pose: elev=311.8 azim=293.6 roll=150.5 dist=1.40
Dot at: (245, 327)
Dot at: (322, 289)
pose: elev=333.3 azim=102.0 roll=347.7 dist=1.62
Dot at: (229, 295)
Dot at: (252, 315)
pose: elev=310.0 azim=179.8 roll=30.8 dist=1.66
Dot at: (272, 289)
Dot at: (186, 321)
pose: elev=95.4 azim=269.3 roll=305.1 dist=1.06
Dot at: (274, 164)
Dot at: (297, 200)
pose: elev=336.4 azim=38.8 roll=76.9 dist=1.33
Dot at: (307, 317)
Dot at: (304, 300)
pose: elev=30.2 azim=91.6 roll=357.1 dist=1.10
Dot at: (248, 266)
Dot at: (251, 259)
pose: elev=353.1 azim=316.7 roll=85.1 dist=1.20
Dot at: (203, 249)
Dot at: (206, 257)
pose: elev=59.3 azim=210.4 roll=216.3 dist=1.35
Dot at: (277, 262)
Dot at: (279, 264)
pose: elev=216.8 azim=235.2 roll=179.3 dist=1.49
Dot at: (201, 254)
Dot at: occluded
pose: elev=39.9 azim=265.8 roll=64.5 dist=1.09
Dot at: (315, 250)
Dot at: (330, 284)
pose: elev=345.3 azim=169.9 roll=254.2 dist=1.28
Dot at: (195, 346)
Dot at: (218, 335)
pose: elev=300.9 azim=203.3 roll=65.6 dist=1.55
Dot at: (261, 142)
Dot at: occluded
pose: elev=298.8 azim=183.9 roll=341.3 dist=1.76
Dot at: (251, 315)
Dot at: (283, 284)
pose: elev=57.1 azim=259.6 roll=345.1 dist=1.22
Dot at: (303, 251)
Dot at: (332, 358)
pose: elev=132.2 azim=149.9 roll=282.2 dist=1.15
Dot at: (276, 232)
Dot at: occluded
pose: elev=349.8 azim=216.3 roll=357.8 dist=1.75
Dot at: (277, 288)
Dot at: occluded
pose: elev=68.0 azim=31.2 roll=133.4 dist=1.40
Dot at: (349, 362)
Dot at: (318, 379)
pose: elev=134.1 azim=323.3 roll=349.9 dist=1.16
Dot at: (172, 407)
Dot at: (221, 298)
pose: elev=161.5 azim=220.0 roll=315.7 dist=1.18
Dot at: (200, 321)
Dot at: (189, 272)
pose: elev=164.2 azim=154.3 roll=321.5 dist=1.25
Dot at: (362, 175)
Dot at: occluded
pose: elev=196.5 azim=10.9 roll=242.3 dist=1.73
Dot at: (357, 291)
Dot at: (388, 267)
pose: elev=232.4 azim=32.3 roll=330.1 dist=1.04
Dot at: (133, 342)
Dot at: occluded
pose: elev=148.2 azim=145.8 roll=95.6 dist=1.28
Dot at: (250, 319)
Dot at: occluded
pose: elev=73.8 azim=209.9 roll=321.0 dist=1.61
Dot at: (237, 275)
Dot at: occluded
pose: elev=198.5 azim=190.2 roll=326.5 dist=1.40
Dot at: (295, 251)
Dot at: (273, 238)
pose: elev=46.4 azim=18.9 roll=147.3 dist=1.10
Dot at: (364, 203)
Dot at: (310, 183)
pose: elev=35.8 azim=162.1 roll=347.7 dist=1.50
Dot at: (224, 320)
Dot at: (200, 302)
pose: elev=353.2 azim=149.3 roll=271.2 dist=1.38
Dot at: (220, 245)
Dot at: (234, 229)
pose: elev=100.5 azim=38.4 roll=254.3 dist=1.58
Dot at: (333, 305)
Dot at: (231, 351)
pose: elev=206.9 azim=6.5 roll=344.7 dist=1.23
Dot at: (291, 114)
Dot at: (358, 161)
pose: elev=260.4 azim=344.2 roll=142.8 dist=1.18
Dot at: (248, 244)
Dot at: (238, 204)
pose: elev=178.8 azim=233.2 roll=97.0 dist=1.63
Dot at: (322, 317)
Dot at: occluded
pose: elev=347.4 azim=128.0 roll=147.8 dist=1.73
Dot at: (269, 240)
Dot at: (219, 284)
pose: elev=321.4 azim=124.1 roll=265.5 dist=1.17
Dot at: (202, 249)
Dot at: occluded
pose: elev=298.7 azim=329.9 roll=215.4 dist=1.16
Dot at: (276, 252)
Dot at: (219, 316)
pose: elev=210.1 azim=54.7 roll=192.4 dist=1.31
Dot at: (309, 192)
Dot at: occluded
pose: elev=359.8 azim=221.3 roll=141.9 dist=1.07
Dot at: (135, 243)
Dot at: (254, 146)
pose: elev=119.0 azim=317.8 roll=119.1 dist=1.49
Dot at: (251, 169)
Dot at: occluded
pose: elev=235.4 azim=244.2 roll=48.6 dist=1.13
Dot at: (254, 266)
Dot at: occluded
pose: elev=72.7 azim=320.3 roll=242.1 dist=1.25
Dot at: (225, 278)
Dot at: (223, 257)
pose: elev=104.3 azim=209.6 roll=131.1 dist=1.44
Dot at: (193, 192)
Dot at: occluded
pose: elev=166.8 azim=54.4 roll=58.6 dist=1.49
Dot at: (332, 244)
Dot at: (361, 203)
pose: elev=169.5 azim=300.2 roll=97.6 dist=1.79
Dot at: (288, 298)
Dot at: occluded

================================

Copy out every one of the lines above word for word and in the same order.

pose: elev=311.8 azim=293.6 roll=150.5 dist=1.40
Dot at: (245, 327)
Dot at: (322, 289)
pose: elev=333.3 azim=102.0 roll=347.7 dist=1.62
Dot at: (229, 295)
Dot at: (252, 315)
pose: elev=310.0 azim=179.8 roll=30.8 dist=1.66
Dot at: (272, 289)
Dot at: (186, 321)
pose: elev=95.4 azim=269.3 roll=305.1 dist=1.06
Dot at: (274, 164)
Dot at: (297, 200)
pose: elev=336.4 azim=38.8 roll=76.9 dist=1.33
Dot at: (307, 317)
Dot at: (304, 300)
pose: elev=30.2 azim=91.6 roll=357.1 dist=1.10
Dot at: (248, 266)
Dot at: (251, 259)
pose: elev=353.1 azim=316.7 roll=85.1 dist=1.20
Dot at: (203, 249)
Dot at: (206, 257)
pose: elev=59.3 azim=210.4 roll=216.3 dist=1.35
Dot at: (277, 262)
Dot at: (279, 264)
pose: elev=216.8 azim=235.2 roll=179.3 dist=1.49
Dot at: (201, 254)
Dot at: occluded
pose: elev=39.9 azim=265.8 roll=64.5 dist=1.09
Dot at: (315, 250)
Dot at: (330, 284)
pose: elev=345.3 azim=169.9 roll=254.2 dist=1.28
Dot at: (195, 346)
Dot at: (218, 335)
pose: elev=300.9 azim=203.3 roll=65.6 dist=1.55
Dot at: (261, 142)
Dot at: occluded
pose: elev=298.8 azim=183.9 roll=341.3 dist=1.76
Dot at: (251, 315)
Dot at: (283, 284)
pose: elev=57.1 azim=259.6 roll=345.1 dist=1.22
Dot at: (303, 251)
Dot at: (332, 358)
pose: elev=132.2 azim=149.9 roll=282.2 dist=1.15
Dot at: (276, 232)
Dot at: occluded
pose: elev=349.8 azim=216.3 roll=357.8 dist=1.75
Dot at: (277, 288)
Dot at: occluded
pose: elev=68.0 azim=31.2 roll=133.4 dist=1.40
Dot at: (349, 362)
Dot at: (318, 379)
pose: elev=134.1 azim=323.3 roll=349.9 dist=1.16
Dot at: (172, 407)
Dot at: (221, 298)
pose: elev=161.5 azim=220.0 roll=315.7 dist=1.18
Dot at: (200, 321)
Dot at: (189, 272)
pose: elev=164.2 azim=154.3 roll=321.5 dist=1.25
Dot at: (362, 175)
Dot at: occluded
pose: elev=196.5 azim=10.9 roll=242.3 dist=1.73
Dot at: (357, 291)
Dot at: (388, 267)
pose: elev=232.4 azim=32.3 roll=330.1 dist=1.04
Dot at: (133, 342)
Dot at: occluded
pose: elev=148.2 azim=145.8 roll=95.6 dist=1.28
Dot at: (250, 319)
Dot at: occluded
pose: elev=73.8 azim=209.9 roll=321.0 dist=1.61
Dot at: (237, 275)
Dot at: occluded
pose: elev=198.5 azim=190.2 roll=326.5 dist=1.40
Dot at: (295, 251)
Dot at: (273, 238)
pose: elev=46.4 azim=18.9 roll=147.3 dist=1.10
Dot at: (364, 203)
Dot at: (310, 183)
pose: elev=35.8 azim=162.1 roll=347.7 dist=1.50
Dot at: (224, 320)
Dot at: (200, 302)
pose: elev=353.2 azim=149.3 roll=271.2 dist=1.38
Dot at: (220, 245)
Dot at: (234, 229)
pose: elev=100.5 azim=38.4 roll=254.3 dist=1.58
Dot at: (333, 305)
Dot at: (231, 351)
pose: elev=206.9 azim=6.5 roll=344.7 dist=1.23
Dot at: (291, 114)
Dot at: (358, 161)
pose: elev=260.4 azim=344.2 roll=142.8 dist=1.18
Dot at: (248, 244)
Dot at: (238, 204)
pose: elev=178.8 azim=233.2 roll=97.0 dist=1.63
Dot at: (322, 317)
Dot at: occluded
pose: elev=347.4 azim=128.0 roll=147.8 dist=1.73
Dot at: (269, 240)
Dot at: (219, 284)
pose: elev=321.4 azim=124.1 roll=265.5 dist=1.17
Dot at: (202, 249)
Dot at: occluded
pose: elev=298.7 azim=329.9 roll=215.4 dist=1.16
Dot at: (276, 252)
Dot at: (219, 316)
pose: elev=210.1 azim=54.7 roll=192.4 dist=1.31
Dot at: (309, 192)
Dot at: occluded
pose: elev=359.8 azim=221.3 roll=141.9 dist=1.07
Dot at: (135, 243)
Dot at: (254, 146)
pose: elev=119.0 azim=317.8 roll=119.1 dist=1.49
Dot at: (251, 169)
Dot at: occluded
pose: elev=235.4 azim=244.2 roll=48.6 dist=1.13
Dot at: (254, 266)
Dot at: occluded
pose: elev=72.7 azim=320.3 roll=242.1 dist=1.25
Dot at: (225, 278)
Dot at: (223, 257)
pose: elev=104.3 azim=209.6 roll=131.1 dist=1.44
Dot at: (193, 192)
Dot at: occluded
pose: elev=166.8 azim=54.4 roll=58.6 dist=1.49
Dot at: (332, 244)
Dot at: (361, 203)
pose: elev=169.5 azim=300.2 roll=97.6 dist=1.79
Dot at: (288, 298)
Dot at: occluded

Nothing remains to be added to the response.